§ **Data records**
..........
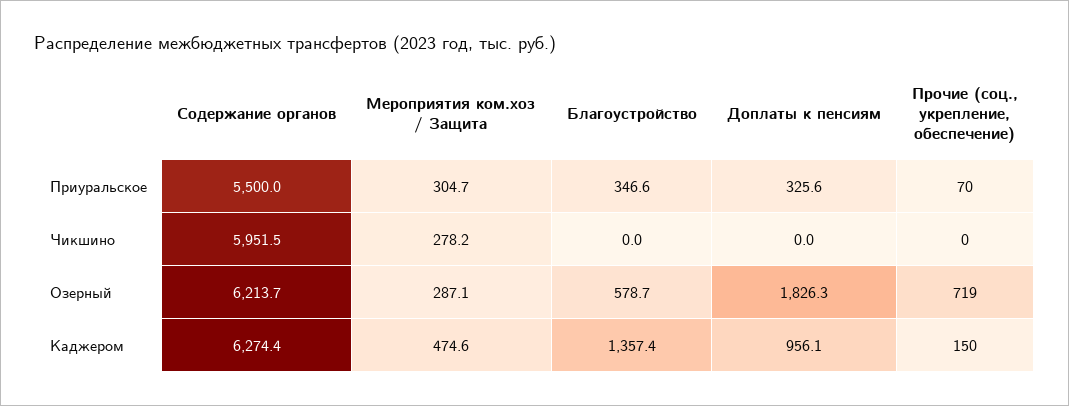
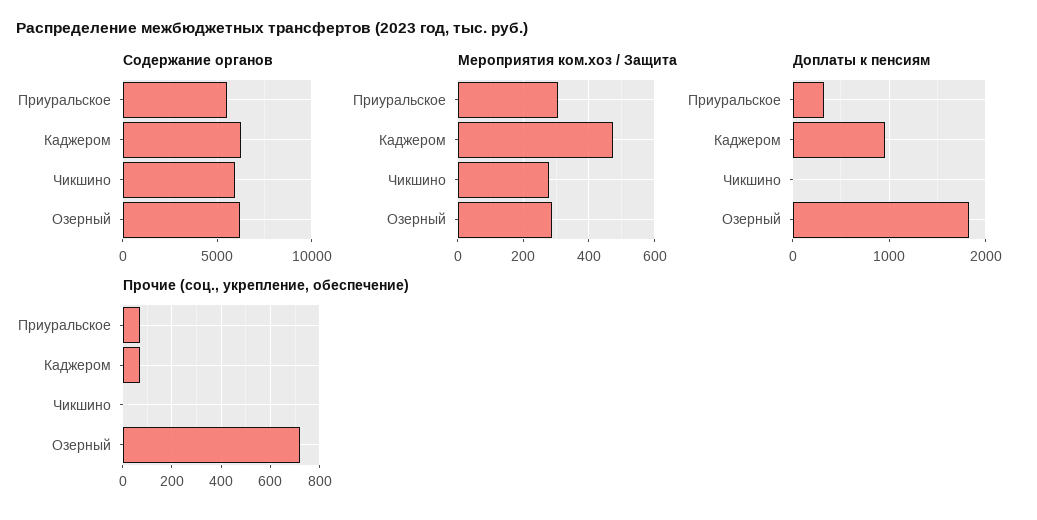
Благоустройство, Приуральское: 346.6 -> none
Благоустройство, Чикшино: 0 -> none
Благоустройство, Озерный: 578.7 -> none
Благоустройство, Каджером: 1357.4 -> none
Прочие (соц., укрепление, обеспечение), Каджером: 150 -> 75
..........
§ **Aim of the exercise**
What lines in the entries above hold "Каджером"? Copy every one.

§ **Reply to the task**
Благоустройство, Каджером: 1357.4 -> none
Прочие (соц., укрепление, обеспечение), Каджером: 150 -> 75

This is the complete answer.